Играют сердцем как хотят
И всячески его вертят.
Оно встает и упадает,
То... раздается, то вдруг себя сжимает.
Пречудный инструмент!.. ах, скольких же отрад
Виной он был тому лет несколько назад!
Но всё на свете тлен и всё конец имеет!
Увы! при слове сем язык мой леденеет.
Прискорбна истина, но нельзя умолчать.
Ах! и сердца не век нас могут восхищать.
Когда печальные дни старости настанут,
В то время и они со красотою вянут,
Хладеют, наконец, к утрате всех забав
Должны иль съежиться, иль слишком расшириться.
Что ж делать? Надлежит природе покориться
И чтить ее устав.
Конец 1780-х годов
375{*}
В воскресенье я влюбился,
В понедельник изменил,
В вторник чуть не удавился,
В среду мне успех польстил,
В четверток меня ласкали,
В пятницу познал я лесть,
А в субботу я с печали
В жертву жизнь хотел принесть.
Но, души любя спасенье,
Я раздумал в воскресенье.
Конец 1780-х годов
376
«Тьфу, к черту, — муж сказал жене, —
Привидься ж блажь такая мне».
— «Какая, Трифоныч? Не смерть ли?» — «Вот что брешет,
Смерть и во сне не тешит,
А эта блажь во сне и въяве не страшна.
Мне снилось, будто бы Митрухина жена
Сошлась со мной позадь овина
И там... Смекнула ли?.. Такая-то причина!
Смотри же не сердись». — «За што сердиться, свет!
Ты с ней, а я вчера с Петрухой,
Да где же ведь? В кустах... Такой черт толстобрюхой!

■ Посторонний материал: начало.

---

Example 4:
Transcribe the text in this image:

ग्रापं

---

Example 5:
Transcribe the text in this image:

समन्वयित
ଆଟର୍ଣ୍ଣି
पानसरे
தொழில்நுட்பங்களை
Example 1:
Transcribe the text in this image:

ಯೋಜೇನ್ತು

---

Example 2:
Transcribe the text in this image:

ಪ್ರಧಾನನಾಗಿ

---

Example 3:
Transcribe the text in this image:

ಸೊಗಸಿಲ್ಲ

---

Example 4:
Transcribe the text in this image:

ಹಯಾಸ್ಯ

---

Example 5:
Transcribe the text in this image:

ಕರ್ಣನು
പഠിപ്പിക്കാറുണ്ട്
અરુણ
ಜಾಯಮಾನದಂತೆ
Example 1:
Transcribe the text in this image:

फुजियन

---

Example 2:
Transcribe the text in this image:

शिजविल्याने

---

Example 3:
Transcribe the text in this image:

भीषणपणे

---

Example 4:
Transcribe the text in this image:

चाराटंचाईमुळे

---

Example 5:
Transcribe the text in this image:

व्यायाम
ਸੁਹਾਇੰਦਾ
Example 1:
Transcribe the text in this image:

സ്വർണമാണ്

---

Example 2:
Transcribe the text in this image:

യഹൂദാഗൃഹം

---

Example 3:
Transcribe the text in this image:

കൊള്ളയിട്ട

Так мы сквитались? Вот! Ты бредил, а я нет».
Конец 1780-х годов
377. КАМИН {*}
Сатира
Любезный мой камин, товарищ дорогой,
Как счастлив, весел я, сидя перед тобой:
Я мира суету и гордость забываю,
Когда, мой милый друг, с собою рассуждаю.
Что в сердце я храню, я знаю то один.
Мне нужды нет, что я не знатный господин,
Мне нужды нет, что я на балах не бываю
И говорить бонмо насчет других не знаю.
Бомонда правила не чту я за закон,
И лишь по имени известен мне бостон.
Обедов не ищу, незнаем я; но волен.
О милый мой камин! как я живу покоен!
Читаю ли я что, иль греюсь, иль пишу —
Свободой, тишиной, спокойствием дышу.
Пусть Глупомотов всё именье расточает
И рослых дураков в гусары наряжает;
Какая нужда мне, что он развратный мот?
Безмозглов пусть спесив и что он глупый скот
Который, свой язык природный презирая,
В атласных шлафроках блаженство почитая,
Как кукла рядится, любуется собой,
Мня в плен ловить сердца французской головой?

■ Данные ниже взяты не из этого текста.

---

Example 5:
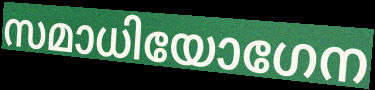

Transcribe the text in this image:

സമാധിയോഗേന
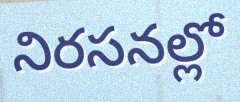
నిరసనల్లో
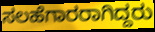
ಸಲಹೆಗಾರರಾಗಿದ್ದರು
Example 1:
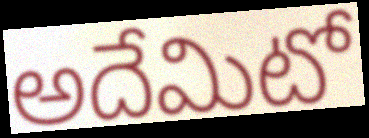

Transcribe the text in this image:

అదేమిటో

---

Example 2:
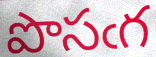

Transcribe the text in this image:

పొసఁగ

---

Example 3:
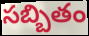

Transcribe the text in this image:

Он, бюстов накупив и чайных два сервиза,
Желает роль играть парижского маркиза;
А господин маркиз, того коль не забыл,
Шесть месяцев назад здесь вахмистром служил.

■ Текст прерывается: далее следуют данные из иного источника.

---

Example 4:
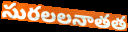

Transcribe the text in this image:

సురలలనాతత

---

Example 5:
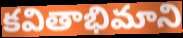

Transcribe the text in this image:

కవితాభిమాని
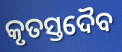
କୃତସ୍ତଦୈବ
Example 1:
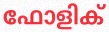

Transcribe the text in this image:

ഫോളിക്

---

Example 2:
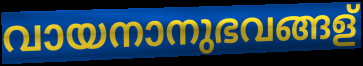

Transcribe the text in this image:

വായനാനുഭവങ്ങള്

Пусть он дурачится, нет нужды в том нимало.
Здесь много дураков и будет и бывало.
Прыгушкин, например, всё счастье ставит в том,
Что он в больших домах вдруг сделался знаком,
Что прыгать л’екоссес, в бостон играть он знает,
Что Адриан его по моде убирает,
Что фраки на него шьет славный здесь Луи,
И что с графинями проводит дни свои,
Что все они его кузеном называют,
И что послы к нему с визитом приезжают.
Но что я говорю, один ли он таков?
Бедней его сто раз сосед мой Пустяков,
Другим дурачеством Прыгушкину подобен:
Он вздумал, что послом он точно быть способен,
И, чтоб яснее то и лучше доказать,
Изволил кошелек он сзади привязать
И мнит, что тем он стал политик и придворный;
А Пустяков, увы! советник лишь надворный.
Вот как ослеплены бываем часто мы,
И к суете пустой стремятся все умы;
Рассудка здравого и пользы убегаем,
Блаженства ищем там, где гибель мы встречаем.
Гордиться, ползать, льстить, всё в свете продавать —
Вот чем стараемся мы время провождать.
Неправдою Змеяд достав себе именье,
Желает, чтоб к нему имели все почтенье,
И заставляет тех в своей передней ждать,
Которых может он, к несчастью, угнетать.